Zipp 808 Firecrest Carbon Clincher Road Wheels

The 808 Firecrest's side-wall bulge and Advanced Boundary Layer Control (ABLC) texturing are its signature features, both of which contribute to improved stability at the kind of yaw angles you'll actually experience on the road, not while cloistered in a wind tunnel. ABLC is especially important for this generation of Firecrests because Zipp's engineers revisited the sizes and distribution pattern of the signature dimpling. While these two features tend to steal the headlines, Zipp's Visco-Elastic Constrained Layer Control (VCLC) and Carbon Bridge technologies may be even more impressive despite being less evident from a visual standpoint.
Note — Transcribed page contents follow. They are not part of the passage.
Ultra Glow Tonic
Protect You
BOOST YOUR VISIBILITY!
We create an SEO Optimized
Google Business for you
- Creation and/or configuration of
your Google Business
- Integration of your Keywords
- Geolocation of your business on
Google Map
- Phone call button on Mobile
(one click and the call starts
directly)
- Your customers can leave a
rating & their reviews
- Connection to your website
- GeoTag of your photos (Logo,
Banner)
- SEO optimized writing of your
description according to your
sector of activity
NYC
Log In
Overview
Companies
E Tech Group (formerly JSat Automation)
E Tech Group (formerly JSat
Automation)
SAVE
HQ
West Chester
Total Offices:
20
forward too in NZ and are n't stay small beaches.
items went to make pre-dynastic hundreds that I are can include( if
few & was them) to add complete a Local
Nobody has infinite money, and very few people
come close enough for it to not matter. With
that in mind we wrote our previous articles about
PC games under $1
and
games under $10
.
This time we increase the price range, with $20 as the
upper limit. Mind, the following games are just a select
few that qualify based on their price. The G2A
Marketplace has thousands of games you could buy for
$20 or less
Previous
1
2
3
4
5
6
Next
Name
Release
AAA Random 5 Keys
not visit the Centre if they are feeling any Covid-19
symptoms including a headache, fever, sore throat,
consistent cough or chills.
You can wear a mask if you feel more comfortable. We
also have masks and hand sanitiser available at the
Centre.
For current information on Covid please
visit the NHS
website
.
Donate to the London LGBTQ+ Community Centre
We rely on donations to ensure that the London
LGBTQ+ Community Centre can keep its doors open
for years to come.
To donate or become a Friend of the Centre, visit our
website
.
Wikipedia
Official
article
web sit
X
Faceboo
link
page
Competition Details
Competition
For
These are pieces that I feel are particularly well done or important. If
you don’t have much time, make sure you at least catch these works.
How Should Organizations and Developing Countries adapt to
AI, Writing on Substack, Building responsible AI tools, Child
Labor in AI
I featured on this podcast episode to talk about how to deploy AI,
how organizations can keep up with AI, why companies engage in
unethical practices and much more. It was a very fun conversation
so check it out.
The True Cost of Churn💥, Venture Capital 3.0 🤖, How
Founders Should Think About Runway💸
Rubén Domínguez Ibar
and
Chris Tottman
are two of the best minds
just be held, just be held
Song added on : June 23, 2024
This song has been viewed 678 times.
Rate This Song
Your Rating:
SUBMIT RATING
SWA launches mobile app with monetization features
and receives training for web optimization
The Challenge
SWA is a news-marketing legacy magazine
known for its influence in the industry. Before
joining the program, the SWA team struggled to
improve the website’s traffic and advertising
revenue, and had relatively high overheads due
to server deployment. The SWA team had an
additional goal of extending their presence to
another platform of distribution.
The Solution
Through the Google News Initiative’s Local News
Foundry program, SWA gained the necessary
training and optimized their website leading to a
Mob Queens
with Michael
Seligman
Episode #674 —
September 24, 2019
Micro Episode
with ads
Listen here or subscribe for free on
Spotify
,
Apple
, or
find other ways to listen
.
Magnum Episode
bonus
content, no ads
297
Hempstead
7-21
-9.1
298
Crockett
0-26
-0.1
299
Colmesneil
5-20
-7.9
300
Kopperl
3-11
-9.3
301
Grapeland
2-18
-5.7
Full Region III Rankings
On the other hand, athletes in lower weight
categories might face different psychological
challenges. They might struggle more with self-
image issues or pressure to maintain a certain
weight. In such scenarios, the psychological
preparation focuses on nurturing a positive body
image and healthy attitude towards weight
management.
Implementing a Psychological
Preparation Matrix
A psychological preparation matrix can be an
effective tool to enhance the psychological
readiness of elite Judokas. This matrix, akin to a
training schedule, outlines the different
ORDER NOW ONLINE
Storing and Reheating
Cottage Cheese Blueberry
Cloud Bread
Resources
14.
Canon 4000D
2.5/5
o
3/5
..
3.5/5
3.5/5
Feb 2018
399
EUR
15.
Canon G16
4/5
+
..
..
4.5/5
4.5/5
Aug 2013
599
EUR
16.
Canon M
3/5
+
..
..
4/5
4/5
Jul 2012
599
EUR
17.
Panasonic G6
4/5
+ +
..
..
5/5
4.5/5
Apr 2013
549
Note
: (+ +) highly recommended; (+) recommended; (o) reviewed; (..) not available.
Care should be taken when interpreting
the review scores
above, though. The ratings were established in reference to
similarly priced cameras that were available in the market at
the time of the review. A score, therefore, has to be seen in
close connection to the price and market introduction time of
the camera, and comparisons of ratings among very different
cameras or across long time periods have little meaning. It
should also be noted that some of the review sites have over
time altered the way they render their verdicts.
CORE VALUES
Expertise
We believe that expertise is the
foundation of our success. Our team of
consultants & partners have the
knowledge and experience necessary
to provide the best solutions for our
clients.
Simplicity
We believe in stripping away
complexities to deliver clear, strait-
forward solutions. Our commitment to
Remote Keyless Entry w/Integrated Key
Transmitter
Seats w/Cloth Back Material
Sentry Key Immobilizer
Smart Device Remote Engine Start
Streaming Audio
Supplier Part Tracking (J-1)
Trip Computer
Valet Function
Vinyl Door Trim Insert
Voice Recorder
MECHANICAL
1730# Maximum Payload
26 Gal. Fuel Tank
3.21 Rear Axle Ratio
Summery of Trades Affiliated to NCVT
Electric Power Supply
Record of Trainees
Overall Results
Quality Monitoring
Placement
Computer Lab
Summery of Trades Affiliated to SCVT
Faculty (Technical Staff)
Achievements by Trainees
VCLC is similar to a construction model that we're seeing more and more in high-end frame manufacturing, especially among the venerable Italian names. To unpack Zipp's initialism, VCLC involves constraining a visco-elastic layer between the wheels' carbon and resin layers in order to increase the structure's ability to absorb and control road noise. As mentioned above, we're used to seeing this in racing frames, but Zipp may be the only manufacturer to bring it to wheels.

The Carbon Bridge design incorporates Kevlar threads in the carbon layup to take advantage of Kevlar's 350% greater resistance to impact. The benefits throughout the wheel are obvious, but higher durability is especially welcome at the tire mounting surface, which is often the first area to take a hit when tires flat. Of all the Firecrest line, the 808s are not only the deepest, but they also benefit the most from the addition of Kevlar; Zipp claims that the 808's durability under duress jumps by a cool 50%.

The rims are anchored by their final new feature, Zipp's new 77 and 177 hubs in the front and back, respectively. The new hub model features a flange and spoke lace design meant to decrease the torsional and lateral flex produced by hard accelerations, sprinting, and punchy climbing.